You disappear for the summers, even off social media!

I do laugh at myself sometimes because, in this day and age, social media is seen as such a foundation to my career. It’s a huge part of what we do now on TV. My last grid post was probably a week before we left the Today Show for the summer, but I will post when we are back now. During the summer, I just switched off from the online world. I had a very present summer. It’s just not in me to be posting every second of my life. Don’t get me wrong, I love watching other people live their day-to-day lives. I’m quite private as well. I’m not going to be sharing the kids, and the kids are my whole world. So, like, if I’m not sharing what I’m doing, then what am I doing?

Have you never shared your children in public or online?

No. And that is completely irrespective of the job I’m in. It has nothing to do with that. We made a choice not to share our kids online, because their image is their own, and I think it is for them to choose what they will do with their image when they are older. It is not only a safety thing, which I am well aware of, having worked on a documentary a few years ago about the dangers of the online world, but it is their choice. The internet is not necessarily a safe place, so why would I put them out there?

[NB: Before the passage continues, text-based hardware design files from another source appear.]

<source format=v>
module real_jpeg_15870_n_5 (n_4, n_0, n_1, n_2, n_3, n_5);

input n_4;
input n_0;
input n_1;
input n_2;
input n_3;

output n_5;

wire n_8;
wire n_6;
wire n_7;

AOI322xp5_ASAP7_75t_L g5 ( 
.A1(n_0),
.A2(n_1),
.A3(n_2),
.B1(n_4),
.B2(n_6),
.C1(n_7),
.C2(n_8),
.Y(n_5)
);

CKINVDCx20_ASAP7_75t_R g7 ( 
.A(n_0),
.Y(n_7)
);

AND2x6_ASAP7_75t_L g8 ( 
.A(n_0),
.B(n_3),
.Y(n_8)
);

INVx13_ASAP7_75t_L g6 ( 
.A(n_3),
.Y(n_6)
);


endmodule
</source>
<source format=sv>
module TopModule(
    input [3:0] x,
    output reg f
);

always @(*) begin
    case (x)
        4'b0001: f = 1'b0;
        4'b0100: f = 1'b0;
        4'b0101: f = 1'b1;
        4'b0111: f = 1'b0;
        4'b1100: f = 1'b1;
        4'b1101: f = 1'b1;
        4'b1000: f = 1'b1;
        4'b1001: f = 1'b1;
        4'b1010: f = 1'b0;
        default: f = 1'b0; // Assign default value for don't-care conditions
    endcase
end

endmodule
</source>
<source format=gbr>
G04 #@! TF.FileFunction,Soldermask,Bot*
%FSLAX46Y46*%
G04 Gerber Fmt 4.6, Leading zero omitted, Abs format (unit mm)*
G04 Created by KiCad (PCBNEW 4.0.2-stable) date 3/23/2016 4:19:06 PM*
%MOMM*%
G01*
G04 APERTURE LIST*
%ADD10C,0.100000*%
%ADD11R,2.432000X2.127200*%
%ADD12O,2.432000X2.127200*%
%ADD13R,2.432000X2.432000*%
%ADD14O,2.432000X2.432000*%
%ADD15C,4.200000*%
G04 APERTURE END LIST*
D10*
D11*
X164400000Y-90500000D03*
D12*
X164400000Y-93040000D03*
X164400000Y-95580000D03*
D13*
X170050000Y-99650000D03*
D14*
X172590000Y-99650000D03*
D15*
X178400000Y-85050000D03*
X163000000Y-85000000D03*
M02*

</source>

You turned 42 recently. How was that?

Well, I was on a flight back to Ireland, but we celebrated the day before. I’m always so grateful for another year. I have friends who are no longer with us, who aren’t in that position. I have my family and loved ones, and you just think, God, you’d be so grateful to be here. We only get one chance at this. I want to spend this time connecting with the people I love, not buried in my phone. These are the good old days, as they say.

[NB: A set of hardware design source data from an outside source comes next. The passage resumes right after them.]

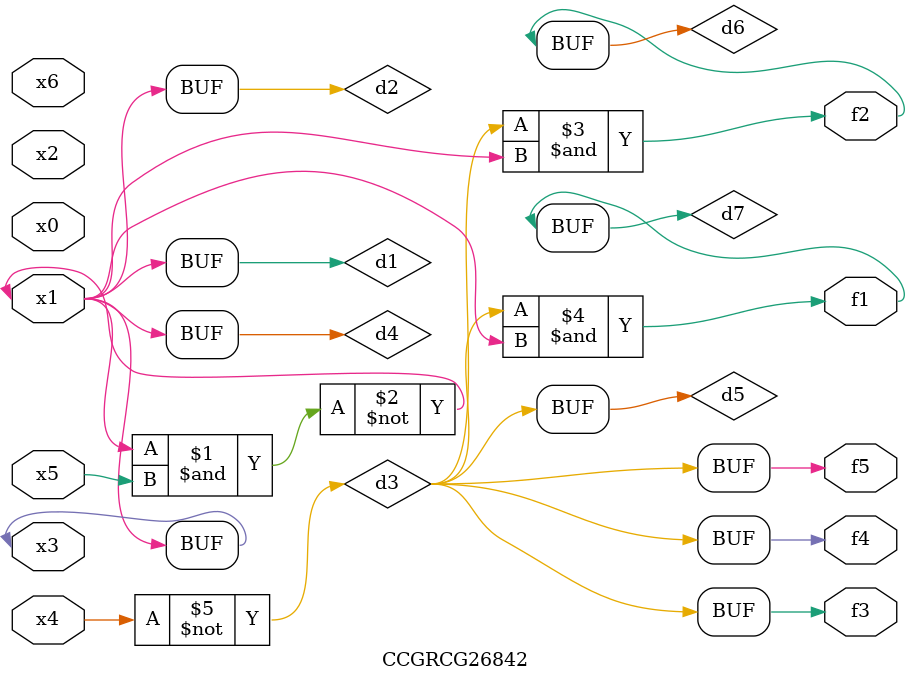
<source format=v>
module CCGRCG26842(
	input x0, x1, x2, x3, x4, x5, x6,
	output f1, f2, f3, f4, f5
);

	wire d1, d2, d3, d4, d5, d6, d7;

	buf (d1, x1, x3);
	nand (d2, x1, x5);
	not (d3, x4);
	buf (d4, d1, d2);
	buf (d5, d3);
	and (d6, d3, d4);
	and (d7, d3, d4);
	assign f1 = d7;
	assign f2 = d6;
	assign f3 = d5;
	assign f4 = d5;
	assign f5 = d5;
endmodule

</source>
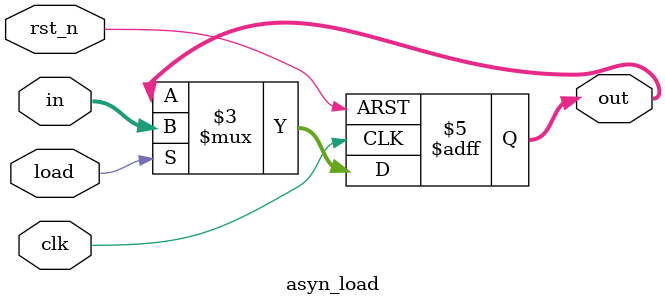
<source format=v>
module asyn_load(rst_n, clk, load, in, out);
	input rst_n;
	input clk;
	input load;
	input [3:0] in;
	output [3:0] out;
	
	reg [3:0] out;
	
	always @(posedge clk or negedge rst_n) begin

		if(!rst_n)
			out <= 4'b0;
		else if(load)
			out <= in;
	end
endmodule

</source>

Do you have a degree in psychology?

I do, and I have a Master’s in mental health science. Back when I was in RTÉ’s young people’s programming, I felt I needed the backup plan. You learn so much there, as it’s on your feet with kids and animals, but it is a really hard department to get out of. It is hard to move on from a career in young people and into normal entertainment. I had seen so many of my colleagues suddenly out of work. It is a fickle industry. I went straight into RTE at 19, and I missed those college years, so I studied by night for years to get my degrees in Psychology. I don’t think it is a road I will go down; you need to be chartered, but I am glad I did it, and it is valuable as I work with people so much.

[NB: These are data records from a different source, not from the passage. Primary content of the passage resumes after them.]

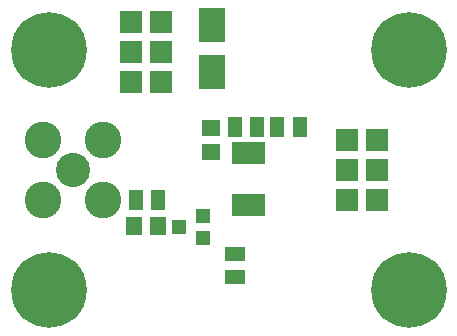
<source format=gbr>
G04 #@! TF.FileFunction,Soldermask,Top*
%FSLAX46Y46*%
G04 Gerber Fmt 4.6, Leading zero omitted, Abs format (unit mm)*
G04 Created by KiCad (PCBNEW 201609251018+7233~55~ubuntu16.04.1-) date Thu Sep 29 12:57:19 2016*
%MOMM*%
%LPD*%
G01*
G04 APERTURE LIST*
%ADD10C,0.100000*%
%ADD11R,1.650000X1.400000*%
%ADD12R,1.400000X1.650000*%
%ADD13R,2.200860X2.899360*%
%ADD14R,1.924000X1.924000*%
%ADD15C,6.400000*%
%ADD16C,3.100000*%
%ADD17C,2.900000*%
%ADD18R,1.200100X1.200100*%
%ADD19R,1.289000X1.797000*%
%ADD20R,1.797000X1.289000*%
%ADD21R,0.850000X1.850000*%
G04 APERTURE END LIST*
D10*
D11*
X54356000Y-37100000D03*
X54356000Y-39100000D03*
D12*
X47895000Y-45339000D03*
X49895000Y-45339000D03*
D13*
X54483000Y-28354020D03*
X54483000Y-32351980D03*
D14*
X47625000Y-33147000D03*
X50165000Y-33147000D03*
X47625000Y-30607000D03*
X50165000Y-30607000D03*
X47625000Y-28067000D03*
X50165000Y-28067000D03*
X68453000Y-40640000D03*
X65913000Y-40640000D03*
X68453000Y-43180000D03*
X65913000Y-43180000D03*
X68453000Y-38100000D03*
X65913000Y-38100000D03*
D15*
X71120000Y-30480000D03*
X40640000Y-50800000D03*
X40640000Y-30480000D03*
X71120000Y-50800000D03*
D16*
X45212000Y-43180000D03*
X40132000Y-43180000D03*
X40132000Y-38100000D03*
X45212000Y-38100000D03*
D17*
X42672000Y-40640000D03*
D18*
X51706780Y-45466000D03*
X53705760Y-44516000D03*
X53705760Y-46416000D03*
D19*
X48006000Y-43180000D03*
X49911000Y-43180000D03*
D20*
X56388000Y-49657000D03*
X56388000Y-47752000D03*
D19*
X58293000Y-36957000D03*
X56388000Y-36957000D03*
X61912500Y-36957000D03*
X60007500Y-36957000D03*
D21*
X56556000Y-39202000D03*
X57206000Y-39202000D03*
X57856000Y-39202000D03*
X58506000Y-39202000D03*
X58506000Y-43602000D03*
X57856000Y-43602000D03*
X57206000Y-43602000D03*
X56556000Y-43602000D03*
M02*

</source>
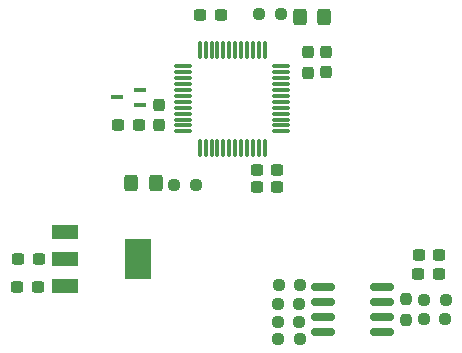
<source format=gtp>
%TF.GenerationSoftware,KiCad,Pcbnew,8.0.4*%
%TF.CreationDate,2025-01-10T16:33:03-05:00*%
%TF.ProjectId,X17-Data-Conversion,5831372d-4461-4746-912d-436f6e766572,rev?*%
%TF.SameCoordinates,Original*%
%TF.FileFunction,Paste,Top*%
%TF.FilePolarity,Positive*%
%FSLAX46Y46*%
G04 Gerber Fmt 4.6, Leading zero omitted, Abs format (unit mm)*
G04 Created by KiCad (PCBNEW 8.0.4) date 2025-01-10 16:33:03*
%MOMM*%
%LPD*%
G01*
G04 APERTURE LIST*
G04 Aperture macros list*
%AMRoundRect*
0 Rectangle with rounded corners*
0 $1 Rounding radius*
0 $2 $3 $4 $5 $6 $7 $8 $9 X,Y pos of 4 corners*
0 Add a 4 corners polygon primitive as box body*
4,1,4,$2,$3,$4,$5,$6,$7,$8,$9,$2,$3,0*
0 Add four circle primitives for the rounded corners*
1,1,$1+$1,$2,$3*
1,1,$1+$1,$4,$5*
1,1,$1+$1,$6,$7*
1,1,$1+$1,$8,$9*
0 Add four rect primitives between the rounded corners*
20,1,$1+$1,$2,$3,$4,$5,0*
20,1,$1+$1,$4,$5,$6,$7,0*
20,1,$1+$1,$6,$7,$8,$9,0*
20,1,$1+$1,$8,$9,$2,$3,0*%
G04 Aperture macros list end*
%ADD10RoundRect,0.237500X-0.300000X-0.237500X0.300000X-0.237500X0.300000X0.237500X-0.300000X0.237500X0*%
%ADD11RoundRect,0.237500X-0.250000X-0.237500X0.250000X-0.237500X0.250000X0.237500X-0.250000X0.237500X0*%
%ADD12RoundRect,0.237500X0.300000X0.237500X-0.300000X0.237500X-0.300000X-0.237500X0.300000X-0.237500X0*%
%ADD13RoundRect,0.150000X-0.825000X-0.150000X0.825000X-0.150000X0.825000X0.150000X-0.825000X0.150000X0*%
%ADD14RoundRect,0.075000X-0.075000X-0.662500X0.075000X-0.662500X0.075000X0.662500X-0.075000X0.662500X0*%
%ADD15RoundRect,0.075000X-0.662500X-0.075000X0.662500X-0.075000X0.662500X0.075000X-0.662500X0.075000X0*%
%ADD16R,1.117600X0.457200*%
%ADD17RoundRect,0.237500X-0.237500X0.250000X-0.237500X-0.250000X0.237500X-0.250000X0.237500X0.250000X0*%
%ADD18RoundRect,0.237500X0.250000X0.237500X-0.250000X0.237500X-0.250000X-0.237500X0.250000X-0.237500X0*%
%ADD19RoundRect,0.250000X0.325000X0.450000X-0.325000X0.450000X-0.325000X-0.450000X0.325000X-0.450000X0*%
%ADD20RoundRect,0.250000X-0.325000X-0.450000X0.325000X-0.450000X0.325000X0.450000X-0.325000X0.450000X0*%
%ADD21RoundRect,0.237500X0.237500X-0.300000X0.237500X0.300000X-0.237500X0.300000X-0.237500X-0.300000X0*%
%ADD22R,2.200000X1.200000*%
%ADD23R,2.200000X3.500000*%
%ADD24RoundRect,0.237500X-0.237500X0.300000X-0.237500X-0.300000X0.237500X-0.300000X0.237500X0.300000X0*%
G04 APERTURE END LIST*
D10*
%TO.C,C9*%
X163617500Y-81650000D03*
X165342500Y-81650000D03*
%TD*%
D11*
%TO.C,R7*%
X165399500Y-93048264D03*
X167224500Y-93048264D03*
%TD*%
D12*
%TO.C,C13*%
X145162500Y-87720000D03*
X143437500Y-87720000D03*
%TD*%
D10*
%TO.C,C11*%
X177322000Y-88982014D03*
X179047000Y-88982014D03*
%TD*%
D11*
%TO.C,R10*%
X177817500Y-91220000D03*
X179642500Y-91220000D03*
%TD*%
D13*
%TO.C,U3*%
X169272000Y-90148264D03*
X169272000Y-91418264D03*
X169272000Y-92688264D03*
X169272000Y-93958264D03*
X174222000Y-93958264D03*
X174222000Y-92688264D03*
X174222000Y-91418264D03*
X174222000Y-90148264D03*
%TD*%
D14*
%TO.C,U2*%
X158810000Y-70027500D03*
X159310000Y-70027500D03*
X159810000Y-70027500D03*
X160310000Y-70027500D03*
X160810000Y-70027500D03*
X161310000Y-70027500D03*
X161810000Y-70027500D03*
X162310000Y-70027500D03*
X162810000Y-70027500D03*
X163310000Y-70027500D03*
X163810000Y-70027500D03*
X164310000Y-70027500D03*
D15*
X165722500Y-71440000D03*
X165722500Y-71940000D03*
X165722500Y-72440000D03*
X165722500Y-72940000D03*
X165722500Y-73440000D03*
X165722500Y-73940000D03*
X165722500Y-74440000D03*
X165722500Y-74940000D03*
X165722500Y-75440000D03*
X165722500Y-75940000D03*
X165722500Y-76440000D03*
X165722500Y-76940000D03*
D14*
X164310000Y-78352500D03*
X163810000Y-78352500D03*
X163310000Y-78352500D03*
X162810000Y-78352500D03*
X162310000Y-78352500D03*
X161810000Y-78352500D03*
X161310000Y-78352500D03*
X160810000Y-78352500D03*
X160310000Y-78352500D03*
X159810000Y-78352500D03*
X159310000Y-78352500D03*
X158810000Y-78352500D03*
D15*
X157397500Y-76940000D03*
X157397500Y-76440000D03*
X157397500Y-75940000D03*
X157397500Y-75440000D03*
X157397500Y-74940000D03*
X157397500Y-74440000D03*
X157397500Y-73940000D03*
X157397500Y-73440000D03*
X157397500Y-72940000D03*
X157397500Y-72440000D03*
X157397500Y-71940000D03*
X157397500Y-71440000D03*
%TD*%
D11*
%TO.C,R8*%
X165439500Y-94518264D03*
X167264500Y-94518264D03*
%TD*%
D10*
%TO.C,C12*%
X143367500Y-90130000D03*
X145092500Y-90130000D03*
%TD*%
D11*
%TO.C,R6*%
X165419500Y-91558264D03*
X167244500Y-91558264D03*
%TD*%
D16*
%TO.C,U4*%
X151769400Y-74070000D03*
X153750600Y-73420001D03*
X153750600Y-74719999D03*
%TD*%
D17*
%TO.C,R11*%
X176270000Y-91127500D03*
X176270000Y-92952500D03*
%TD*%
D18*
%TO.C,R9*%
X179612500Y-92790000D03*
X177787500Y-92790000D03*
%TD*%
D19*
%TO.C,D1*%
X169362500Y-67280000D03*
X167312500Y-67280000D03*
%TD*%
D20*
%TO.C,D2*%
X153017500Y-81310000D03*
X155067500Y-81310000D03*
%TD*%
D10*
%TO.C,C8*%
X163617500Y-80180000D03*
X165342500Y-80180000D03*
%TD*%
D21*
%TO.C,C6*%
X167980000Y-71985000D03*
X167980000Y-70260000D03*
%TD*%
D12*
%TO.C,C1*%
X153632500Y-76410000D03*
X151907500Y-76410000D03*
%TD*%
D10*
%TO.C,C10*%
X177342000Y-87414514D03*
X179067000Y-87414514D03*
%TD*%
D22*
%TO.C,U5*%
X147410000Y-85460000D03*
X147410000Y-87760000D03*
X147410000Y-90060000D03*
D23*
X153610000Y-87760000D03*
%TD*%
D11*
%TO.C,R4*%
X163857500Y-67020000D03*
X165682500Y-67020000D03*
%TD*%
D24*
%TO.C,C5*%
X155390000Y-74697500D03*
X155390000Y-76422500D03*
%TD*%
D18*
%TO.C,R2*%
X158492500Y-81510000D03*
X156667500Y-81510000D03*
%TD*%
D11*
%TO.C,R5*%
X165479500Y-89978264D03*
X167304500Y-89978264D03*
%TD*%
D21*
%TO.C,C7*%
X169500000Y-71955000D03*
X169500000Y-70230000D03*
%TD*%
D12*
%TO.C,C4*%
X160582500Y-67060000D03*
X158857500Y-67060000D03*
%TD*%
M02*

</source>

You grew up in RTE, really. Have you changed much over the years besides the obvious?

I would have been more naive when I was younger; I would take everyone at their word, that they play by the rules I play by, but I am definitely not anymore. I am more guarded in my own life. The older you get, the more confident you get, and you care less what people think or how you are going to be perceived. You are who you are, and if you don’t like me, that is fine.

We love your sense of fashion!

Thank you. My day-to-day is so casual, but I do love an excuse to get dressed up, and I do love fashion. I love experimenting. I think we can take ourselves too seriously. People are generally lovely about what I wear on TV, but the odd time I go very bold or dye my hair pink, it’s a hairstyle or an outfit, and the next day it will be different. I like to have a bit of fun. And I get so much abuse for my laugh. It is marmite, but it is who I am; I can’t help it. I was told once by a former producer that if I wanted to go far in this industry, I would want to sort out my laugh!

What is it like working with Dáithi?

I love him. He’s just the best craic. The slagging that goes on when we are not on air. Seriously, he’s very easy to work with, and I’ve been very fortunate to be there with him.